ATIVIDADES PARALELAS

CONFERÊNCIAS: “L’Art des Celtes”, 1 de Abril, no Institut Français do Porto, e “L’Europe des celtes, Véme-Ier siècle a. C.”, dia 2, na Faculdade de Letras do Porto, ambas por Venceslas Kruta.

EXPOSIÇÕES: “Instrumentos Populares Portugueses”, 26 de Março a 18 de Abril, na Rua da Reboleira, Ribeira.
“Suonatori e Strumanti Popolari de’ll Apenninni”, 30 de Março a 3 de Abril, no Teatro Rivoli.

ARTESANATO: “Pablo Leal – Um artesão galego”, 1 a 3 de Abril, Teatro Rivoli.

VIDEORAMA: “Imagens Musicais Intercélticas”, 1 a 3 de Abril, Teatro Rivoli.

DISCOS/REVISTAS: “A música celta e a folk europeia”, 1 a 3 de Abril, Teatro Rivoli.

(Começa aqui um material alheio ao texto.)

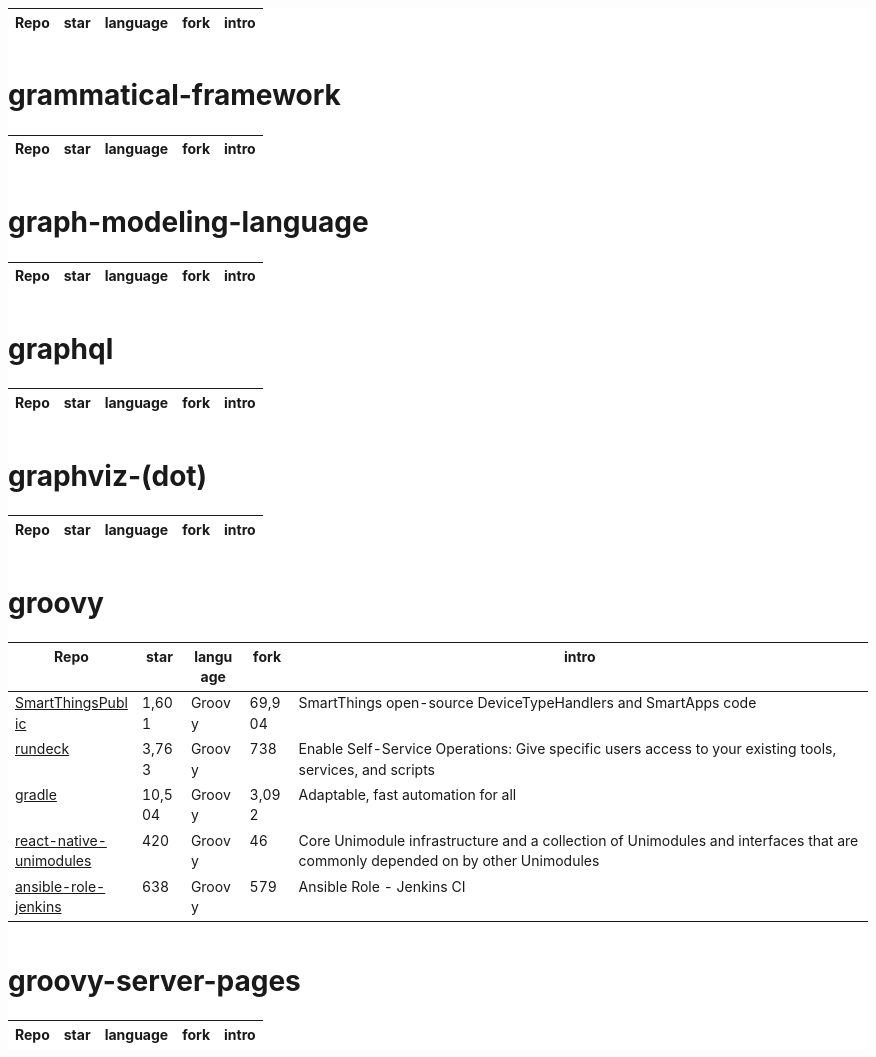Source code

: Repo|star|language|fork|intro
-|-|-|-|-



# grammatical-framework

Repo|star|language|fork|intro
-|-|-|-|-



# graph-modeling-language

Repo|star|language|fork|intro
-|-|-|-|-



# graphql

Repo|star|language|fork|intro
-|-|-|-|-



# graphviz-(dot)

Repo|star|language|fork|intro
-|-|-|-|-



# groovy

Repo|star|language|fork|intro
-|-|-|-|-
[SmartThingsPublic](https://github.com/SmartThingsCommunity/SmartThingsPublic)|1,601|Groovy|69,904|SmartThings open-source DeviceTypeHandlers and SmartApps code
[rundeck](https://github.com/rundeck/rundeck)|3,763|Groovy|738|Enable Self-Service Operations: Give specific users access to your existing tools, services, and scripts
[gradle](https://github.com/gradle/gradle)|10,504|Groovy|3,092|Adaptable, fast automation for all
[react-native-unimodules](https://github.com/unimodules/react-native-unimodules)|420|Groovy|46|Core Unimodule infrastructure and a collection of Unimodules and interfaces that are commonly depended on by other Unimodules
[ansible-role-jenkins](https://github.com/geerlingguy/ansible-role-jenkins)|638|Groovy|579|Ansible Role - Jenkins CI


# groovy-server-pages

Repo|star|language|fork|intro
-|-|-|-|-
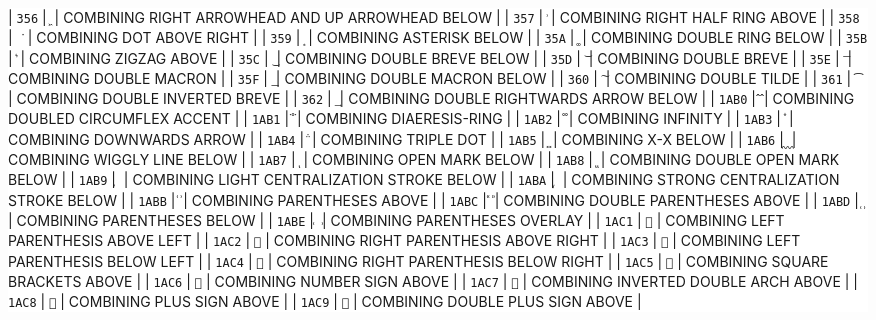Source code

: | `356` | `͖` | COMBINING RIGHT ARROWHEAD AND UP ARROWHEAD BELOW |
| `357` | `͗` | COMBINING RIGHT HALF RING ABOVE |
| `358` | `͘` | COMBINING DOT ABOVE RIGHT |
| `359` | `͙` | COMBINING ASTERISK BELOW |
| `35A` | `͚` | COMBINING DOUBLE RING BELOW |
| `35B` | `͛` | COMBINING ZIGZAG ABOVE |
| `35C` | `͜` | COMBINING DOUBLE BREVE BELOW |
| `35D` | `͝` | COMBINING DOUBLE BREVE |
| `35E` | `͞` | COMBINING DOUBLE MACRON |
| `35F` | `͟` | COMBINING DOUBLE MACRON BELOW |
| `360` | `͠` | COMBINING DOUBLE TILDE |
| `361` | `͡` | COMBINING DOUBLE INVERTED BREVE |
| `362` | `͢` | COMBINING DOUBLE RIGHTWARDS ARROW BELOW |
| `1AB0` | `᪰` | COMBINING DOUBLED CIRCUMFLEX ACCENT |
| `1AB1` | `᪱` | COMBINING DIAERESIS-RING |
| `1AB2` | `᪲` | COMBINING INFINITY |
| `1AB3` | `᪳` | COMBINING DOWNWARDS ARROW |
| `1AB4` | `᪴` | COMBINING TRIPLE DOT |
| `1AB5` | `᪵` | COMBINING X-X BELOW |
| `1AB6` | `᪶` | COMBINING WIGGLY LINE BELOW |
| `1AB7` | `᪷` | COMBINING OPEN MARK BELOW |
| `1AB8` | `᪸` | COMBINING DOUBLE OPEN MARK BELOW |
| `1AB9` | `᪹` | COMBINING LIGHT CENTRALIZATION STROKE BELOW |
| `1ABA` | `᪺` | COMBINING STRONG CENTRALIZATION STROKE BELOW |
| `1ABB` | `᪻` | COMBINING PARENTHESES ABOVE |
| `1ABC` | `᪼` | COMBINING DOUBLE PARENTHESES ABOVE |
| `1ABD` | `᪽` | COMBINING PARENTHESES BELOW |
| `1ABE` | `᪾` | COMBINING PARENTHESES OVERLAY |
| `1AC1` | `᫁` | COMBINING LEFT PARENTHESIS ABOVE LEFT |
| `1AC2` | `᫂` | COMBINING RIGHT PARENTHESIS ABOVE RIGHT |
| `1AC3` | `᫃` | COMBINING LEFT PARENTHESIS BELOW LEFT |
| `1AC4` | `᫄` | COMBINING RIGHT PARENTHESIS BELOW RIGHT |
| `1AC5` | `᫅` | COMBINING SQUARE BRACKETS ABOVE |
| `1AC6` | `᫆` | COMBINING NUMBER SIGN ABOVE |
| `1AC7` | `᫇` | COMBINING INVERTED DOUBLE ARCH ABOVE |
| `1AC8` | `᫈` | COMBINING PLUS SIGN ABOVE |
| `1AC9` | `᫉` | COMBINING DOUBLE PLUS SIGN ABOVE |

TEMPO LIVRE: “Vidicuestla – o jogo de xadrez celta”, 1 a 3 de Abril, Teatro Rivoli.


PEREGRINOS

O Festival Intercéltico do Porto, chegado à quarta edição, tornou-se uma instituição. Mais do que uma série de espetáculos musicais de música tradicional, o Intercéltico é um local de peregrinação onde, no princípio da Primavera, arribam os apreciadores e amantes destas músicas com raiz na eternidade.
São três dias de festa no verdadeiro sentido da palavra; de celebração, de “diálogo e convívio entre as diferentes músicas e tradições de povos com um passado comum”, como afirma a organização. Os concertos podem ser melhores ou piores, mas o ambiente é único. Come-se bem, bebe-se melhor, ouve-se música, mergulha-se no âmago de uma cultura que também é a nossa. “Celta”, ou “céltico”, o termo está hoje na moda. Mas por detrás do folclore e das imagens que vão formando o “puzzle” de uma Europa genuína, está o amor a uma causa e muito trabalho. Porque nem só de música vive um festival, a organização (desde a primeira hora da responsabilidade da equipa da MC-Mundo da Canção) compreendeu a necessidade de um enquadramento à altura. É assim que, uma vez mais, o Intercéltico apresenta uma lista de atividades paralelas, que neste anoo incluem conferências, exposições, videorama, artesanato, banca de discos e revistas e a iniciação ao vidicuestla, o antigo jogo de xadrez celta.
Para completar o círculo (ou a espiral…), refira-se ainda a publicação, à semelhança do que aconteceu nos anos transatos, de um livro-programa de 160 páginas sobre o festival, com informação detalhada sobre toda a programação, incluindo textos e discografias dos artistas presentes, uma “bibliografia céltica”, uma compilação das leis (delirantes) dos Brehons, ou seja, as leis antigas da Irlanda, e até esquemas pormenorizados de algumas jogadas de vidicuestla… Um elogio especial para Mário Correia, d organização, pelo notável trabalho de investigação e divulgação levado a cabo.
Agora é tempo de fazer as malas, rumar ao Porto e viver um fim-de-semana diferente. Num tempo e num local que parecem ter sido tocados pela magia de Merlin. Na companhia das fadas, duendes e elfos que existem, porque a imaginação os materializa. O Festival Intercéltico é essa teia cruzada do mito com a atualidade, do ancestral com o moderno. Ritual de comunhão com a nossa identidade mais profunda.